Capitolo 2

Era arrivato il momento, la chiamata della sua vita.

E Brit era seduta nel parcheggio dell'arena, incapace di staccare le dita dal volante.

"Rimettiti in sesto," mormorò. "O farai schifo sul ghiaccio."

Dura, probabilmente. Ma la verità.

Tuttavia, quelle parole furono sufficienti. Sufficienti per mettere il suo corpo in movimento, aprire la portiera e girare intorno al bagagliaio della sua Corolla di dieci anni.

La sua attrezzatura era infilata nello spazio ristretto come una salsiccia che minacciava di esplodere dal suo involucro. Brit afferrò la cinghia e tirò fuori la borsa prima di gettarla sulla spalla.

"Sai che ci sono ragazzi che fanno questo."

La voce la fece sobbalzare, e il suo sguardo si alzò, poi ancora più su fino a incontrare direttamente gli occhi del capitano dei San Francisco Gold, Stefan Barie.

Il leggero accento del Minnesota le fece venire i brividi.

Oh-oh.

E seriamente, solo un fan dell'hockey troverebbe sexy un accento del Minnesota.

Lui sorrise. "È la cosa dell'inverno più freddo che è l'estate a San Francisco." Quando lei aggrottò la fronte, lui inclinò la testa. "Il vento gelido."

Cosa?

"Sai? Mark Twain?"

Le sue sopracciglia si unirono. "So chi è Mark Twain, e conosco la citazione. Anche se è un errore comune, e Twain non l'ha detto realmente. Comunque, è ventoso in città... solo che non capisco perché pensi che io abbia freddo, e non è—" Si scosse. Che senso aveva continuare a parlare? "Lascia perdere."

Questo era ciò che faceva la sua mente.

Ogni singola volta.

Divagava, si concentrava su dettagli banali che poi non riusciva a trattenere dal far uscire.

Non sorprende che una volta liberi, i suoi discorsi fossero punteggiati da pause imbarazzanti.

Come quella che stava accadendo ora.

Brit sospirò. Le dessero pure un'intervista in qualsiasi momento. Lasciarle snocciolare frasi ad effetto alla telecamera non era un problema. Erano le interazioni umane reali a essere terribili.

"No," disse Stefan. "Dimmi. Cos'è?"

Solo perché sembrava sinceramente interessato, lei rispose.

"Non è estate."

"Cosa?"

Un altro sospiro. Sì. Brava, genio. "Tecnicamente è autunno. L'estate è finita da sei giorni e mezzo."

Ci fu un momento di silenzio, una lunga, scomoda pausa durante la quale nessuno dei due parlò.

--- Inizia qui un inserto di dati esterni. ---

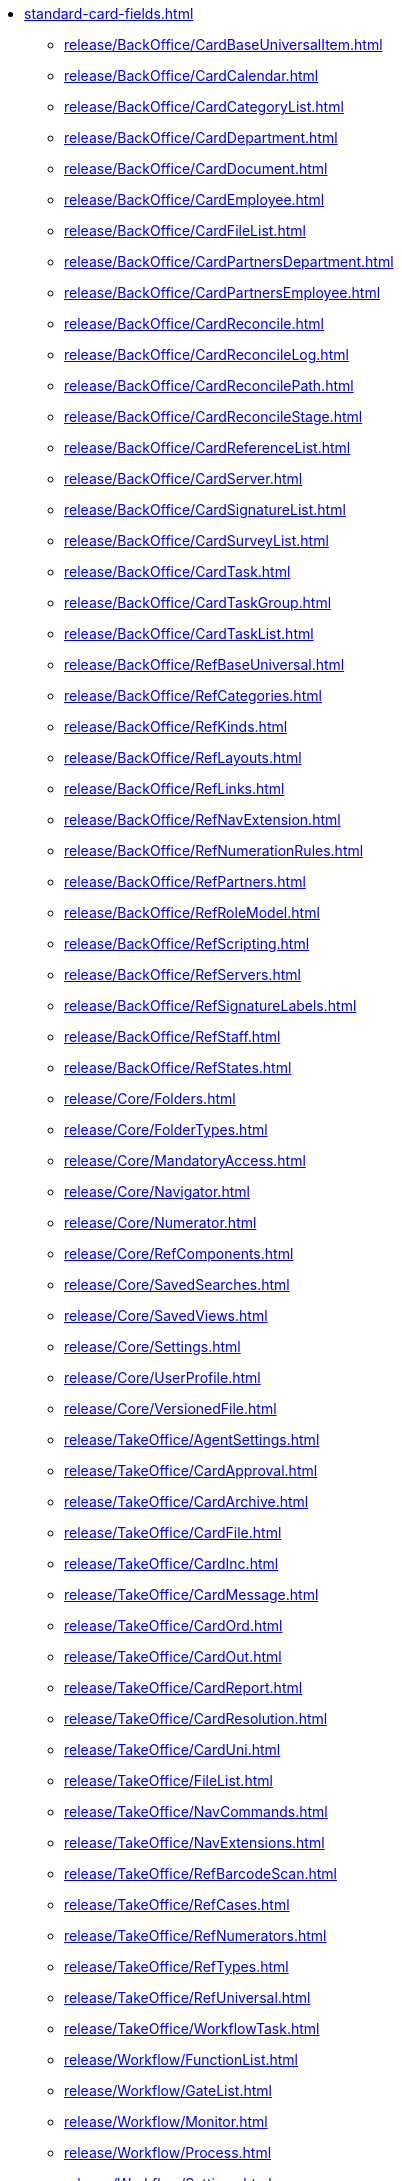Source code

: * xref:standard-card-fields.adoc[]
** xref:release/BackOffice/CardBaseUniversalItem.adoc[]
** xref:release/BackOffice/CardCalendar.adoc[]
** xref:release/BackOffice/CardCategoryList.adoc[]
** xref:release/BackOffice/CardDepartment.adoc[]
** xref:release/BackOffice/CardDocument.adoc[]
** xref:release/BackOffice/CardEmployee.adoc[]
** xref:release/BackOffice/CardFileList.adoc[]
** xref:release/BackOffice/CardPartnersDepartment.adoc[]
** xref:release/BackOffice/CardPartnersEmployee.adoc[]
** xref:release/BackOffice/CardReconcile.adoc[]
** xref:release/BackOffice/CardReconcileLog.adoc[]
** xref:release/BackOffice/CardReconcilePath.adoc[]
** xref:release/BackOffice/CardReconcileStage.adoc[]
** xref:release/BackOffice/CardReferenceList.adoc[]
** xref:release/BackOffice/CardServer.adoc[]
** xref:release/BackOffice/CardSignatureList.adoc[]
** xref:release/BackOffice/CardSurveyList.adoc[]
** xref:release/BackOffice/CardTask.adoc[]
** xref:release/BackOffice/CardTaskGroup.adoc[]
** xref:release/BackOffice/CardTaskList.adoc[]
** xref:release/BackOffice/RefBaseUniversal.adoc[]
** xref:release/BackOffice/RefCategories.adoc[]
** xref:release/BackOffice/RefKinds.adoc[]
** xref:release/BackOffice/RefLayouts.adoc[]
** xref:release/BackOffice/RefLinks.adoc[]
** xref:release/BackOffice/RefNavExtension.adoc[]
** xref:release/BackOffice/RefNumerationRules.adoc[]
** xref:release/BackOffice/RefPartners.adoc[]
** xref:release/BackOffice/RefRoleModel.adoc[]
** xref:release/BackOffice/RefScripting.adoc[]
** xref:release/BackOffice/RefServers.adoc[]
** xref:release/BackOffice/RefSignatureLabels.adoc[]
** xref:release/BackOffice/RefStaff.adoc[]
** xref:release/BackOffice/RefStates.adoc[]
** xref:release/Core/Folders.adoc[]
** xref:release/Core/FolderTypes.adoc[]
** xref:release/Core/MandatoryAccess.adoc[]
** xref:release/Core/Navigator.adoc[]
** xref:release/Core/Numerator.adoc[]
** xref:release/Core/RefComponents.adoc[]
** xref:release/Core/SavedSearches.adoc[]
** xref:release/Core/SavedViews.adoc[]
** xref:release/Core/Settings.adoc[]
** xref:release/Core/UserProfile.adoc[]
** xref:release/Core/VersionedFile.adoc[]
** xref:release/TakeOffice/AgentSettings.adoc[]
** xref:release/TakeOffice/CardApproval.adoc[]
** xref:release/TakeOffice/CardArchive.adoc[]
** xref:release/TakeOffice/CardFile.adoc[]
** xref:release/TakeOffice/CardInc.adoc[]
** xref:release/TakeOffice/CardMessage.adoc[]
** xref:release/TakeOffice/CardOrd.adoc[]
** xref:release/TakeOffice/CardOut.adoc[]
** xref:release/TakeOffice/CardReport.adoc[]
** xref:release/TakeOffice/CardResolution.adoc[]
** xref:release/TakeOffice/CardUni.adoc[]
** xref:release/TakeOffice/FileList.adoc[]
** xref:release/TakeOffice/NavCommands.adoc[]
** xref:release/TakeOffice/NavExtensions.adoc[]
** xref:release/TakeOffice/RefBarcodeScan.adoc[]
** xref:release/TakeOffice/RefCases.adoc[]
** xref:release/TakeOffice/RefNumerators.adoc[]
** xref:release/TakeOffice/RefTypes.adoc[]
** xref:release/TakeOffice/RefUniversal.adoc[]
** xref:release/TakeOffice/WorkflowTask.adoc[]
** xref:release/Workflow/FunctionList.adoc[]
** xref:release/Workflow/GateList.adoc[]
** xref:release/Workflow/Monitor.adoc[]
** xref:release/Workflow/Process.adoc[]
** xref:release/Workflow/Settings.adoc[]
** xref:release/ApprovalDesigner/CardApprovalPath.adoc[]
** xref:release/ApprovalDesigner/CardApprovalResult.adoc[]
** xref:release/ApprovalDesigner/CardApprovalStage.adoc[]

Poi sorprendentemente—scioccamente—Stefan rise. Il suo cuore fece una piccola stretta, il suo cervello disse, Oh-oh, ma prima che potesse davvero andare in panico, lui parlò, "Hai assolutamente ragione. Ora andiamo." Afferrando i suoi bastoni, fece un cenno verso l'arena. "Ti mostrerò come funziona."